Nationalized in the 1970s, Venezuela's state-owned oil monopoly, Petroleos de Venezuela SA (PDVSA), managed a highly successful and lucrative sector through the 1990s. But when state workers went on strike in 2002 over plans to politicize the company further, Chavez fired some 180,000 experienced oil workers, leading to a production collapse.

America's Iraq invasion came to his rescue in 2003, spawning historic high-energy prices that helped plug the Venezuelan state's coffers. Emboldened, Chavez spread subsidies around to quell dissent. Then in 2006, he ordered a state takeover of exploration activities from foreign oil companies, driving out additional expertise, and announced a wave of below-market energy supply deals with likeminded regional leaders that continue to this day. (Cuba, for instance, sends state-trained doctors to Venezuela to do community service in exchange for its steep discount).

The same malaise afflicts its natural gas. Venezuela ranks second in the hemisphere behind the US in natural gas reserves, but the South American country uses it all used to support its rickety PDVSA monopoly.

Because Venezuela's oil fields are older and in decline, they require a process known as enhanced oil recovery whereby natural gas is pumped into the oil wells do drive crude out. All of Venezuela's gas production is used this way — an enormous waste of a critical resource.

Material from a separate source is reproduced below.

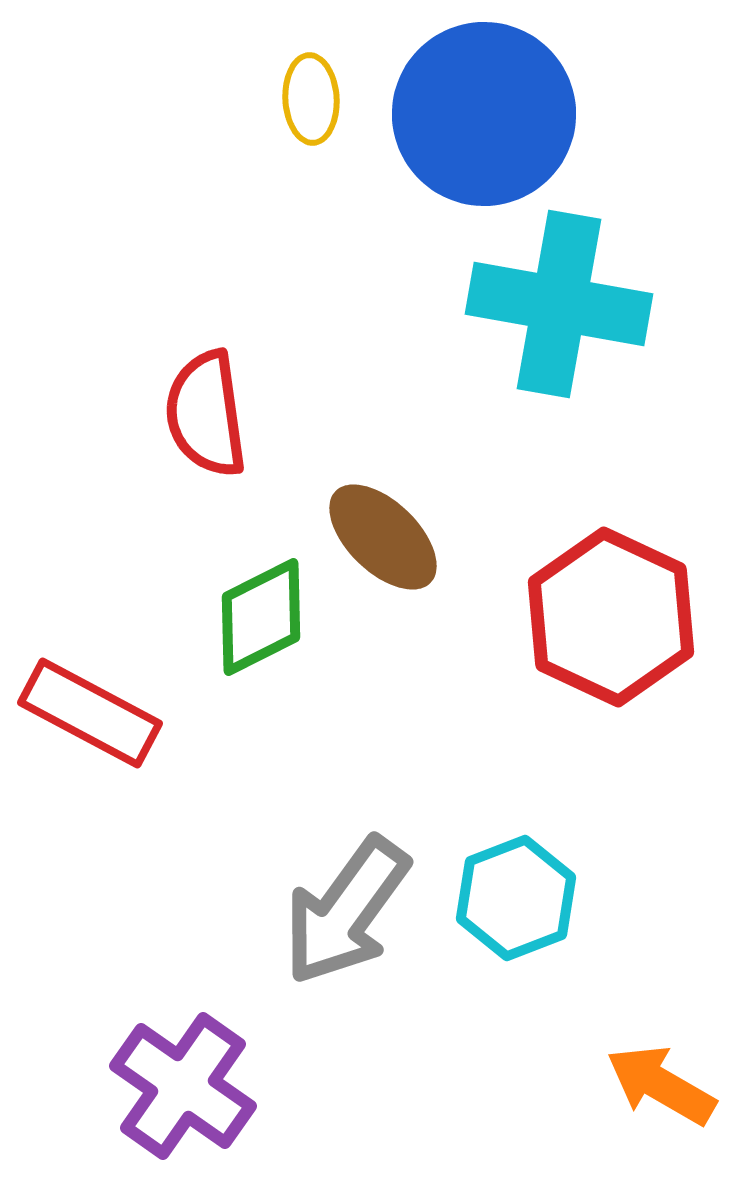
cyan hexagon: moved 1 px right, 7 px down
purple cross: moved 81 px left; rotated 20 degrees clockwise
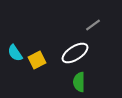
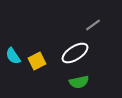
cyan semicircle: moved 2 px left, 3 px down
yellow square: moved 1 px down
green semicircle: rotated 102 degrees counterclockwise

Indeed, for the past several years, the country has imported natural gas from Colombia to make up for a shortfall.

With world oil prices moderating, US shale gas and tight oil increasing and Venezuela’s efforts to pivot exports toward China stalled, Venezuela’s oil monopoly is showing scant evidence it can convert the massive new reserves into revenue.

This is seriously denting sales of Venezuelan government bonds — which, besides more loans from China, are the only way for the government to support its deficit spending.

The standoff in the streets of Valencia, San Cristobal and Merida continue, and few analysts see Maduro facing a Ukrainian exit any time soon.

But the death of Chavez saddled his successor without a compass, with a broken patronage machine, a rickety oil industry and an exhausted national treasury.

Venezuela's Bolivarians are literally running short on fuel.